SAN ANTONIO, TX – John Hagee, lead pastor of Cornerstone Church and iconic purveyor of wildly unbiblical “end times” scenarios, blood moon theories, and Republican Party candidates for President, is still routinely “forgetting” to shoehorn in even a brief sermonette on the subject of gluttony, according to numerous reports from members at his ginormous megachurch.

“Yeah, at some point it’s hard not to notice,” noted 76 year-old Jenny Jacobs, a longtime Cornerstone member and fanatical devotee of horrible eschatology. “You’d think after a few thousand sermons over the course of a few decades, Pastor John might have felt compelled to squeeze in at least a little something on gluttony, since…well…you know…”

“But then again, maybe that’s why he’s not going there.”

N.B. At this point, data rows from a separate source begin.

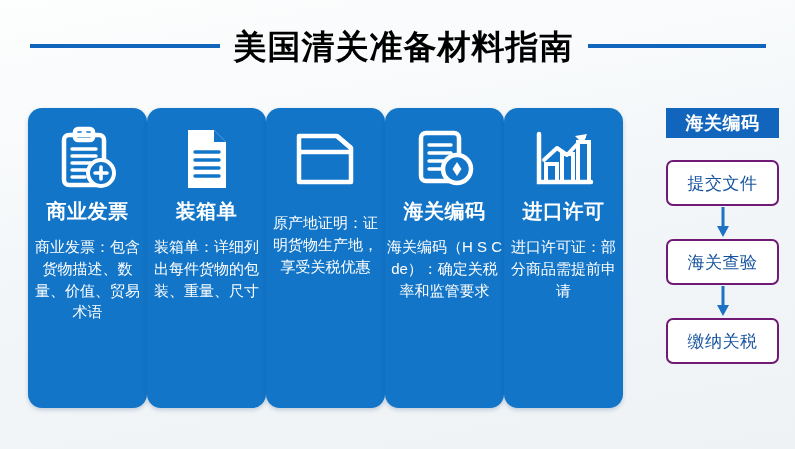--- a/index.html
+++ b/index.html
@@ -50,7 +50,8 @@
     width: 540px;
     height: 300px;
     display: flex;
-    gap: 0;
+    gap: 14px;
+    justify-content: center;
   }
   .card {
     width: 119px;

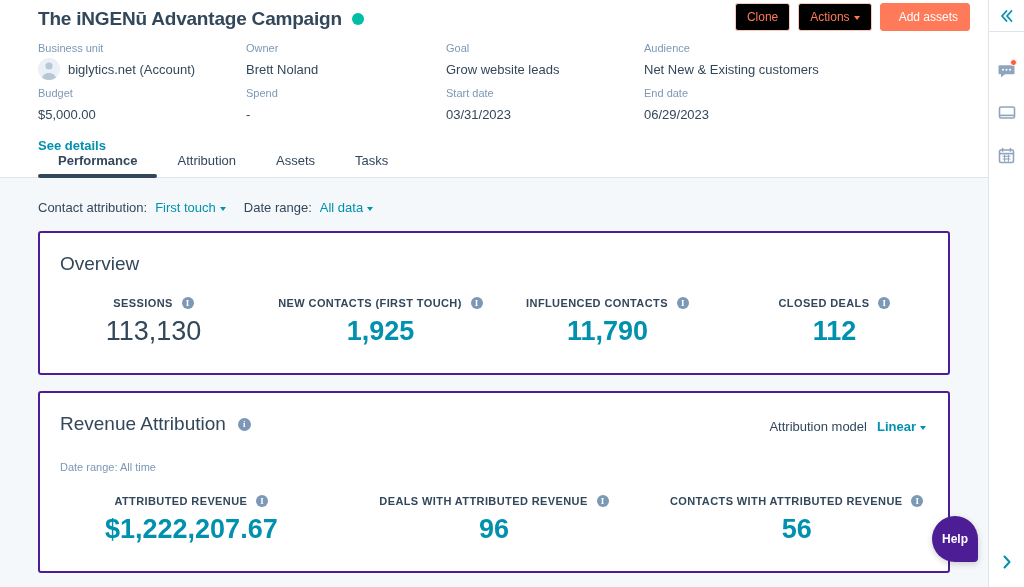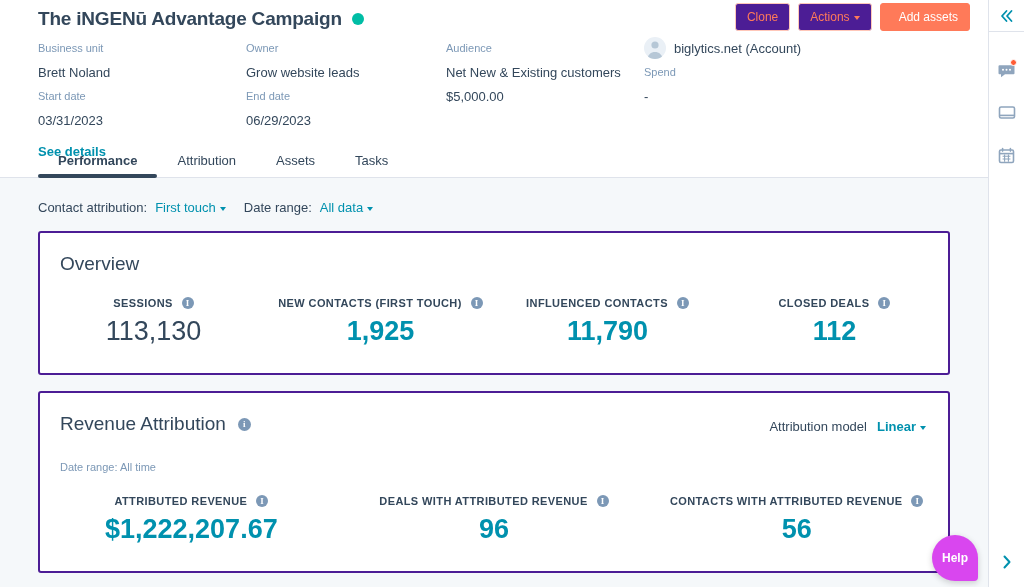--- a/index.html
+++ b/index.html
@@ -51,7 +51,7 @@
     white-space: nowrap;
   }
   .btn-outline {
-    background: #4c1d95; color: #ff7a59;
+    background: #000000; color: #ff7a59;
     border: 1px solid #ffc7b9;
   }
   .btn-primary {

Hagee, who recently announced plans for a manned mission to the blood moon, has confirmed that he has two new books in the works, multiple sermons already prepared for his congregation, and will be making scores of presentations at numerous apocalypse-themed conventions and conferences over the coming year. Hagee representatives have also confirmed that none of these books, sermons, or presentations will be on or even slightly related to the subject of gluttony.

Hagee’s presentations will instead focus on considering “whether or not blood moons may actually be made of cheese”.